Why is a "first seen" rule is used to pick a side in a honest split, instead of deterministic criteria?

2

I was just thinking, why nodes pick the first block they see when there is an honest split, instead of picking, for example, the one with the "best hash" (number further away from the difficulty cut)?

Deterministic criteria like that would allow the entire network to quickly know which block wins, and everybody would then build on top of that block. Much less hashpower would be wasted on the dead branch.

Unless there's some risk/problem in it I'm not seeing...

caveden

Posted 2018-11-18T22:10:13.287

Reputation: 23

Question was closed 2018-11-23T10:19:11.167

2I'm voting to close this as a duplicate: though the question I marked it duplicate as has a more specific question, the answer still applies more generally: If there is some deterministic property that makes one valid block 'better' than another valid block at the same height, then the game theory will be broken. Miners must always be incentivized to mine at the chain tip. In order to achieve this, every valid block hash must be no better (or worse) than any other valid block hash at the same height.chytrik 2018-11-18T22:39:23.630

Well, the difficulty to keep mining on the previous height is now a bit larger than to just add the other block. The opportunity of gain from fraud would have to overcome that. Considering that rogue miners can already offer double-spending services if they want to live the criminal life (and they don't), I'm still inclined to say the trade off of not wasting hashpower on a dead chain seems positive....caveden 2018-11-18T22:56:23.813

Difficulty does not increase with every block, it is no more 'difficult' to mine a block at height X+1, then at height X (ignoring the occasional difficulty increase, of course). With the current rules (first seen), it is much more risky to attempt off a double spend. Having a deterministic ordering for blocks of the same height would allow miners to pull off double-spends with less uncertainty.
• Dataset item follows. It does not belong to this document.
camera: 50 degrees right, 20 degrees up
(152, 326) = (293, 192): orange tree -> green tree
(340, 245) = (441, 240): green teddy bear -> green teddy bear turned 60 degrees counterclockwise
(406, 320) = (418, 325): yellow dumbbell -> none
Whether or not a miner wants to be a 'criminal' is irrelevant; it is the game-theoretical costs of attack that keep the system's participants acting in a way that maintains network consensus.chytrik 2018-11-18T23:04:22.270

I just realized that this could be a problem when the difficulty changes. The new difficulty could make it actually harder to mine on top of the new block than to try to displace it.caveden 2018-11-18T23:13:43.160

No, because under the current rules, you would not be able to displace a block mined at height X, unless you could mine both blocks at height X', and height X'+1. Since the rest of the network would already know the block at height X, they will already be mining at height X+1. Unless you have the majority of hashpower, you will lose this race to the X+1 height, on average. If you could displace the block at height X more easily, then confidence in the network's security would be reduced.chytrik 2018-11-18T23:25:49.590

Answers

4

for example, the one with the "best hash" (number further away from the difficulty cut)?
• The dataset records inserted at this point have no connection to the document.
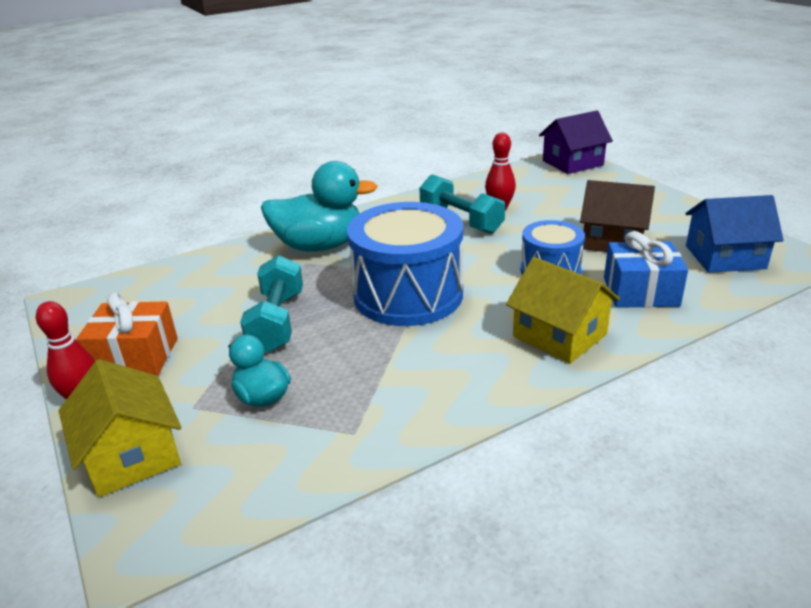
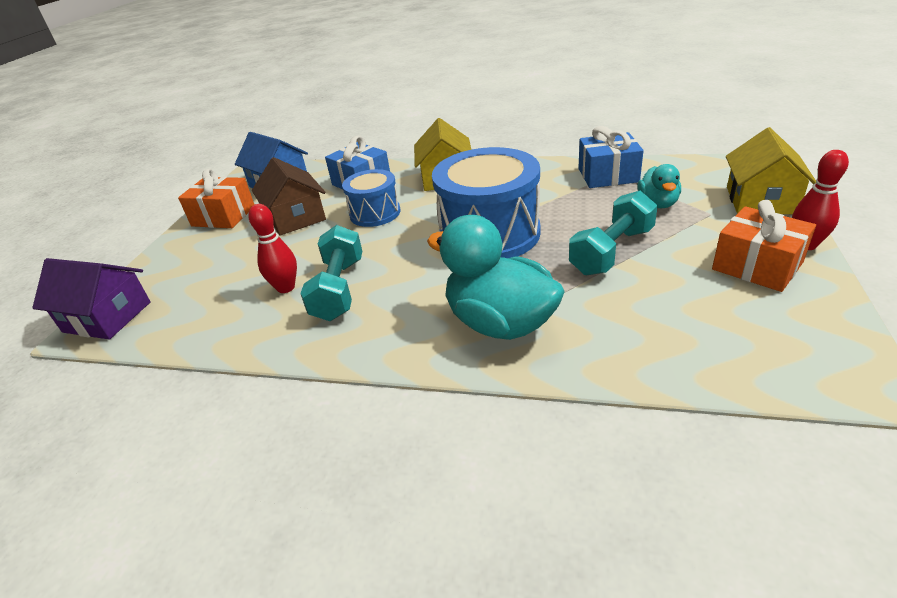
camera: 135 degrees left, 5 degrees up
(358, 424) = (608, 175): none -> blue gift
(678, 217) = (223, 216): none -> orange gift

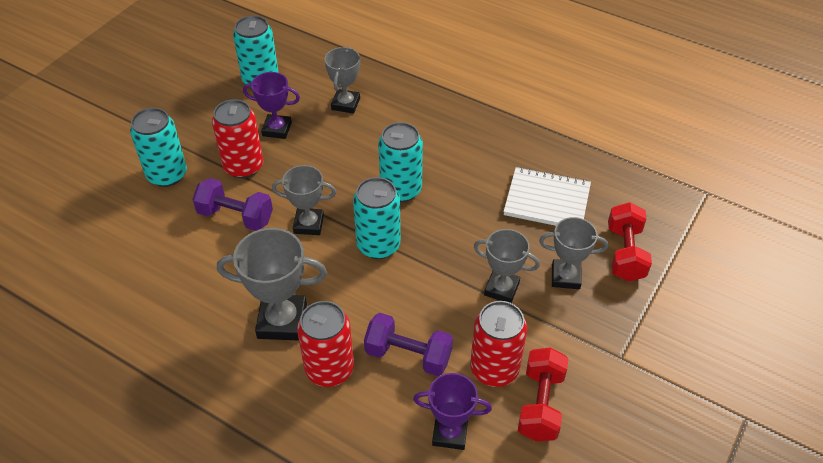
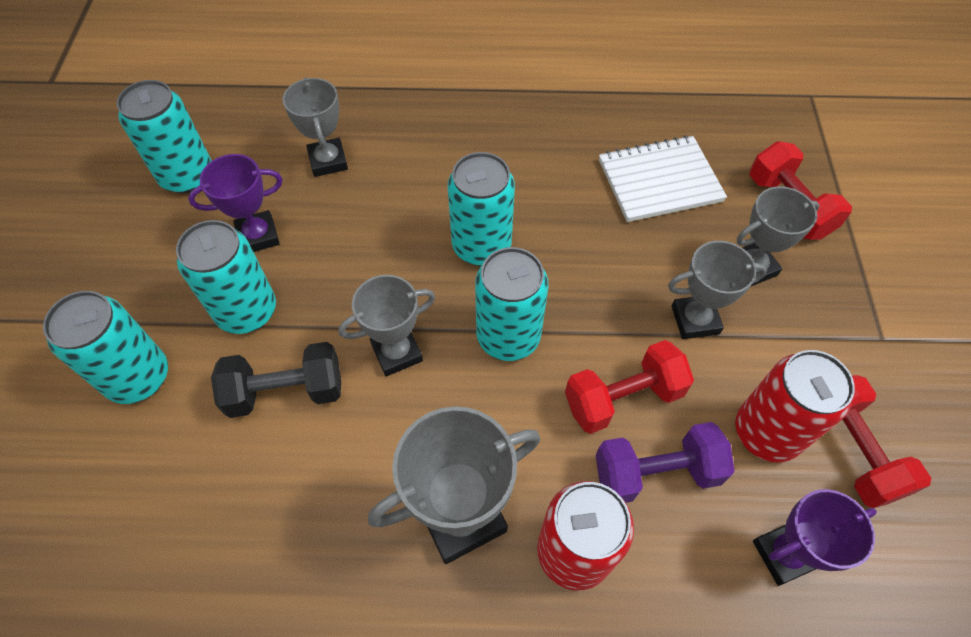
camera: 30 degrees left, 10 degrees up
(235, 216) = (286, 391): purple dumbbell -> black dumbbell
(243, 166) = (247, 311): red can -> turquoise can
(420, 308) = (623, 398): none -> red dumbbell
Deterministic criteria like that would allow the entire network to quickly know which block wins, and everybody would then build on top of that block. Much less hashpower would be wasted on the dead branch.
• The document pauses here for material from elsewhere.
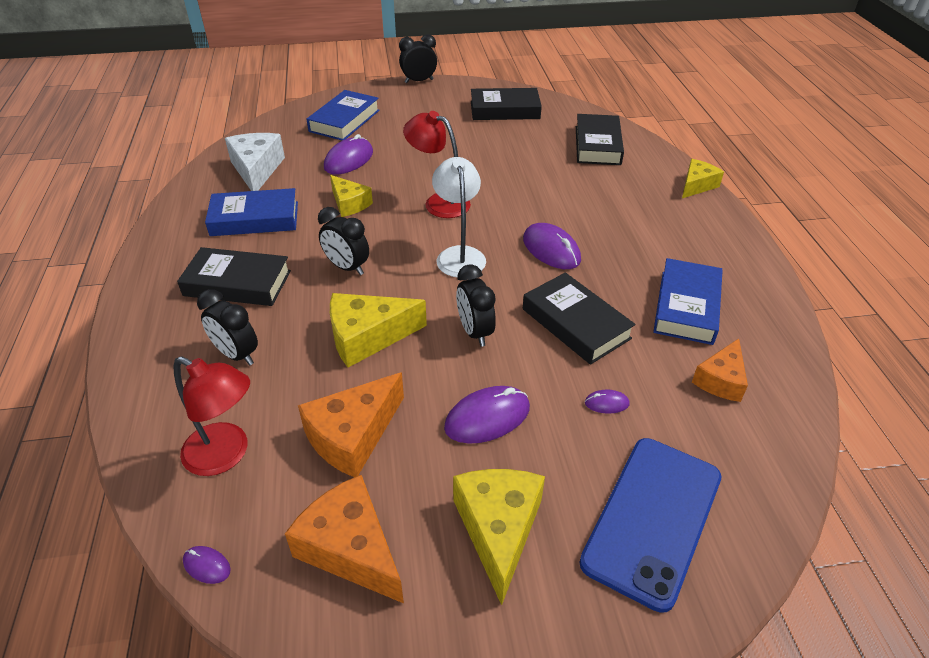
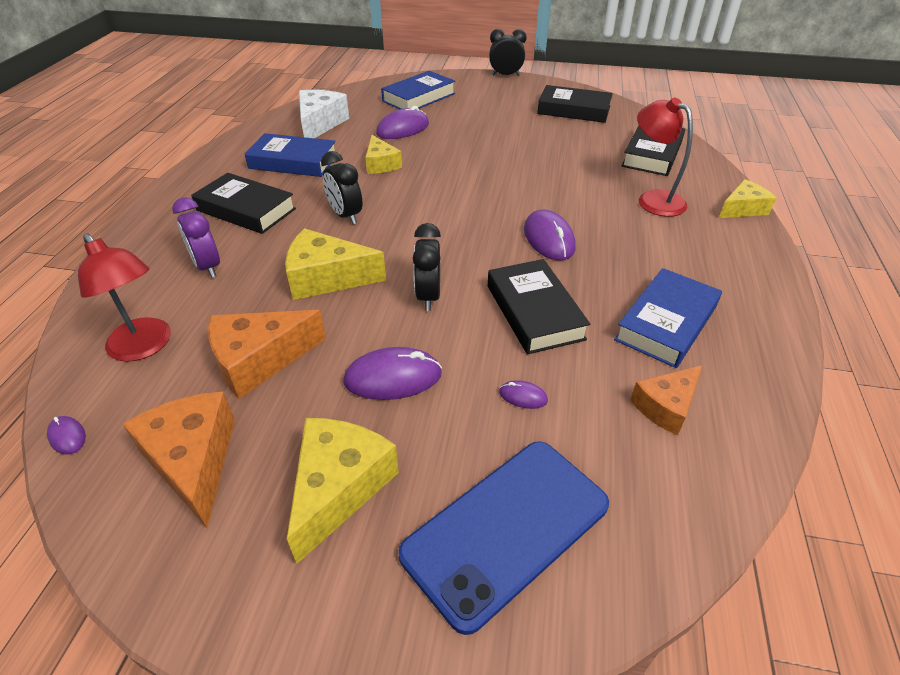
camera: 20 degrees right, 0 degrees up
(236, 354) = (207, 267): black clock -> purple clock
(439, 202) = (463, 177): red lamp -> red lamp (653, 199)
(459, 255) = (454, 225): white lamp -> none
If you see that you are very likely going to win on account of the deterministic criteria, whatever it is, then you can withhold announcing your block while you attempt to form a successor and announce your prior win if you see a competing block show up. This would give you an advantage over other miners who behave honestly (and even if everyone does it, it would continue to give larger miners an advantage over smaller ones).